Luxenberg also tested his reading method on the frieze, and the result was again surprising: The frieze is - read in Aramaic - a heretical-Christian creed, opposing the Byzantine church´s trinity dogma. The message reads : God is one, and Jesus Christ is his servant. The Dome of the Rock in Jerusalem, in other words, is not a mosque but originally built as a church!
Luxenberg's findings are confirmed by other historical-critical studies. The German research group has shown in articles passages that agree with the reasoning in the Church father Lactantius' main scripture "institutions". They have also found Jewish, Buddhist, Zoroastrian, Manichaean and mandaean thought material. All of it features, that not only points to a long, complicated process of creation, but also suggests a completely different geographic location for the Koran's early history.

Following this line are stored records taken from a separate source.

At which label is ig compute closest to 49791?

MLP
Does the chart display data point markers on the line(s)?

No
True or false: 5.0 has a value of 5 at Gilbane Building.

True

THE NEW GERMAN KORAN RESEARCH is strictly scientific. The Circle of researchers counts among others philologists, numismatics, archaeologists, theologians, religious historians and experts in Aramaic and Arabic languages. As researchers, they insist on using only safe, verifiable historical sources. This means for example that they cannot use the much later Islamic historiography as a source to the Koranic history.
This almost changes the picture completely: The early beginnings of the Koran are not to be found among believing Muslims in the Arabian peninsula, but among EastSyrian Christian Arabs in and around the city Merw (mentioned in the Koran surah 2, 158) in the current southern Turkmenistan, where there lived Christians of East Syrian origin, who had not accepted the dogma of God's trinity.

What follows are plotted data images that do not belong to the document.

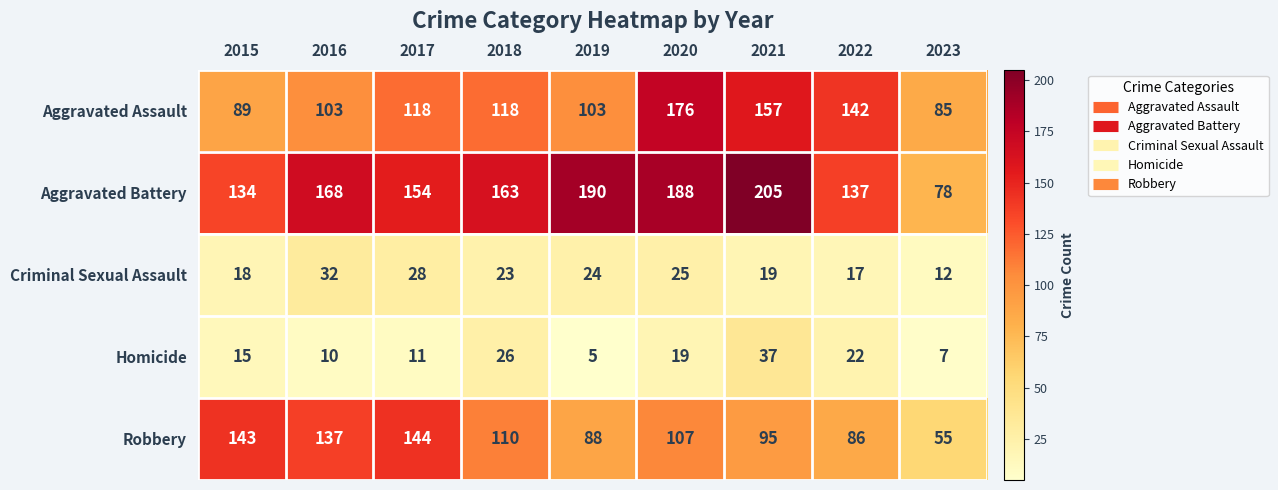

Which series changed the most between 2018 and 2023?

Aggravated Battery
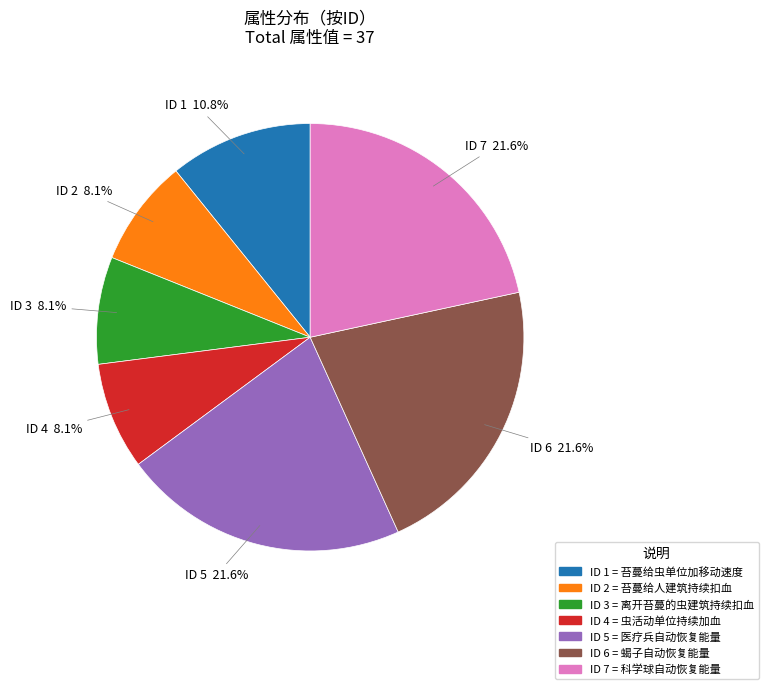

Combined, what portion of the pie is ID 4 and ID 5?

29.7%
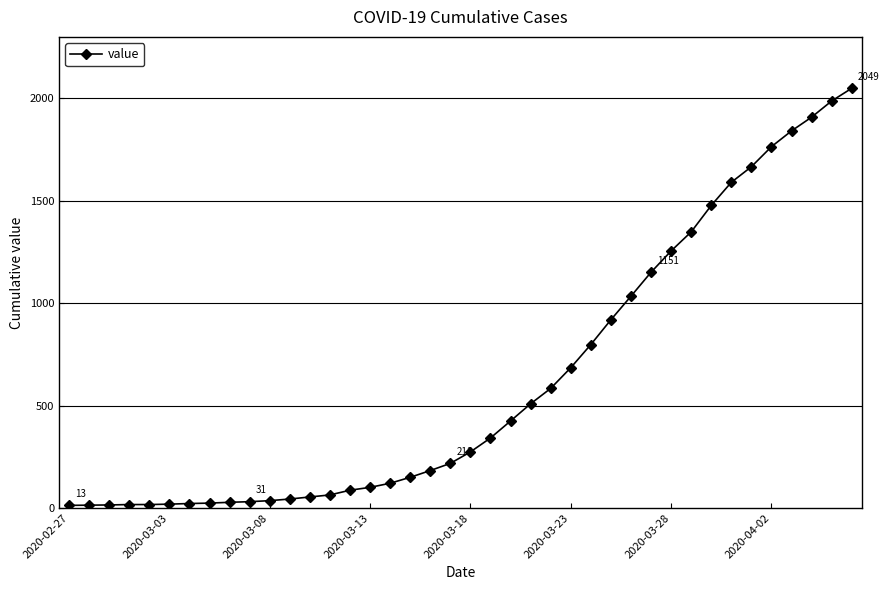

What is the difference between the second highest and minimum values?

1974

They thought they stood for a more correct Bible interpretation: God is one, and Jesus Christ is his servant. They knew nothing about Muhammad. MHMD consonants that appear in the Koran meant in Aramaic "the praised", i.e. Jesus.
When Merws ruler al-Malik about the end of the 7th century went west, what we know as Islam's conquest began, but in reality it was an Arab heretical Christian conquest spree.

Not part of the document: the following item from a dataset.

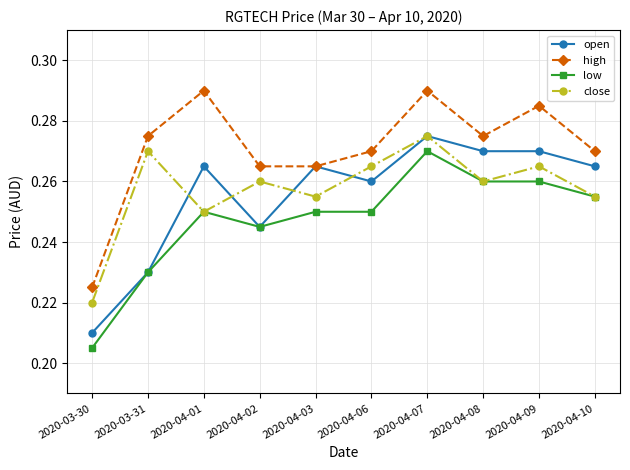

At how many categories does at least one series exceed 0?

10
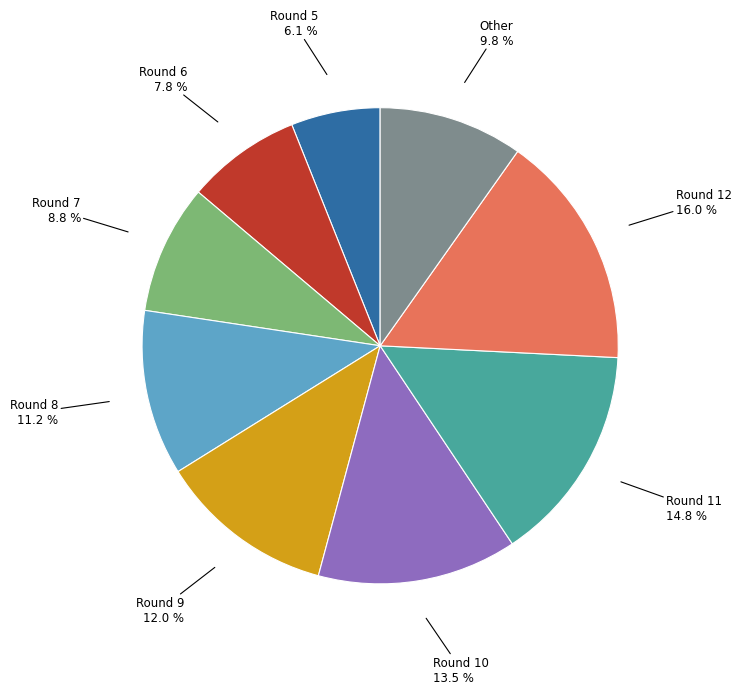

Does any single category account for the majority?

No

Over time, the Arabs distanced themselves more and more from Christianity. The Consonants MHMD became the Prophet Mohammed and Islam emerged with the Koran as we know it today. The Koran is in other words, a human construction, not a divine revelation. The traditional view of the Koran as Muhammad´s immutable revelation is not sustainable. When all historical research imposes stringent requirements for documentation and secure, verifiable sources, the Koranic research and research into the history of Islam cannot be exempted from these requirements.
The sources of the Koran's early history are not secure, and the sources that we actually have from the time, tell a different story. No one has yet managed to rebut this new Koranic research with factual arguments. In fact, the researchers - not least among university colleagues - have been greeted with ridicule, arbitrary accusations of being unscientific, accusations of "Islamophobia" or with deafening silence. The latter is apparently the case in Denmark.
If this is known in the scientific community here in Denmark, why do we hear nothing about it? The new Koranic research is dynamite, but this is no excuse for not evaluating its results. In my view it may have far reaching consequences. Could this new research not be seen as a helping hand to Muslims and non-Muslims to rid themselves of the old rigid positions and a petrified view of the scriptures?